演習課題:
a – 救急搬送についての文章を読み、次の問いに答えよ。
(i) 質問者はどこで何をしている人か。
(ii) 主治医に「いつでも受け入れます」と言われたとき、回答者はすかさず何と念押ししているか。
(iii) 在宅での看取りの規制緩和を求めている団体はどこか。
b – 救急搬送についての文章から、「先般、こうしたケースなどを「」で始まり「スも少なくないと耳にします。」で終わる部分を、終わりの語句も含めて一字一句違えずに書き写せ。

出典文書:
======

質問
 首都圏で訪問看護ステーションの管理者をしています。先日、高齢の難病患者さんが自宅で急変し、以前入院していた地域の基幹病院に救急搬送を依頼したところ、断られてしまいました。ほかの病院も受け入れ不可で、そうこうしているうちに自宅で亡くなりました。医師の死亡確認が遅れて検死扱いとなり、ご家族ともども悔いの残る最期となってしまいました。退院時、病院側は「何かあればいつでも受け入れますよ」と言っていたのに、あんまりです。

 かつて私も、同じような経験をしました。退院時カンファレンスで病院の主治医が「何かあればいつでも連れてきてください」と言ったにもかかわらず、急変時に救急車を呼び救急搬送を求めたところ、電話口で当直医から断られたのです。救急隊員に代わって私が電話で、「主治医の○○先生が受け入れてくれると言ったんです!確認してください!!」と当直医と喧々諤々のやり取りをし、最終的に受け入れてもらいました。

 結論から言うと、退院時カンファレスの席上での主治医との口約束を、鵜呑みにしてはいけません。状況を全く分かっていないバイトの当直医から搬送を断られることは往々にしてあります。私はカンファレンスの際、主治医から「いつでも受け入れます」と言われたら、すかさず「先生が不在の際にもですよ!」と念押しし、カンファレンスの記録に残し、帰社後マーカーまで引いています。

 そもそも、質問にあるような難病の高齢患者さんであれば、退院時になぜ訪問診療を入れなかったのでしょうか。病診連携が叫ばれて久しいですが、地元の開業医でなく長年通っている総合病院の勤務医が主治医であるという患者さんは、依然として多いのが現状です。そういう患者さんが入院し在宅に戻る際には、地域で責任を持って診てもらえる医師をきちんとアレンジしておくことが肝要です。退院時の段取り不足の感が否めません。

 先般、こうしたケースなどを「看取りの困難事例」として、日本看護協会は在宅での看取りの規制緩和を求めていますが(関連記事)、これらをもって看護師の役割を拡大云々という議論を展開することには、個人的には疑問を感じます。現場で見直せることもまだまだあるはずです。

119番してしまう家族の心理
 一方で、在宅医や訪問看護師が救急搬送を要請する以前に、終末期の患者さんの意識レベルが低下したり苦しがっている状況を目の当たりにした家族が、思わず救急車を呼んでしまい、結果的に自宅で最期を迎えられなかった——というケースも少なくないと耳にします。

 ご家族は医療職ではないわけですから、目の前で身内である患者さんが苦しそうにしていたり呼吸の様子がおかしかったりすれば、動揺するのは当然です。重要なのは、ご家族の心は揺れ動くものという前提で、間違いなくそこまでやってきている「死」について在宅医や訪問看護師がご家族と話し、今後起こり得る変化や対応について事前にしっかり伝えておくことです。

======

元データ:
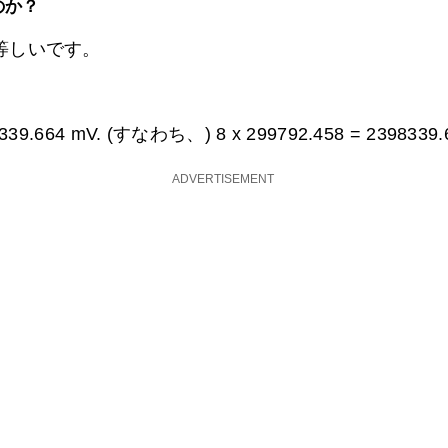
るのか？
Vにほぼ等しいです。
339.664 mV. (すなわち、) 8 x 299792.458 =
2398339.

======

解答欄:
a –
(i) 首都圏で訪問看護ステーションの管理者をしている。
(ii) 「先生が不在の際にもですよ!」
(iii) 日本看護協会

b –
先般、こうしたケースなどを「看取りの困難事例」として、日本看護協会は在宅での看取りの規制緩和を求めていますが(関連記事)、これらをもって看護師の役割を拡大云々という議論を展開することには、個人的には疑問を感じます。現場で見直せることもまだまだあるはずです。

119番してしまう家族の心理
 一方で、在宅医や訪問看護師が救急搬送を要請する以前に、終末期の患者さんの意識レベルが低下したり苦しがっている状況を目の当たりにした家族が、思わず救急車を呼んでしまい、結果的に自宅で最期を迎えられなかった——というケースも少なくないと耳にします。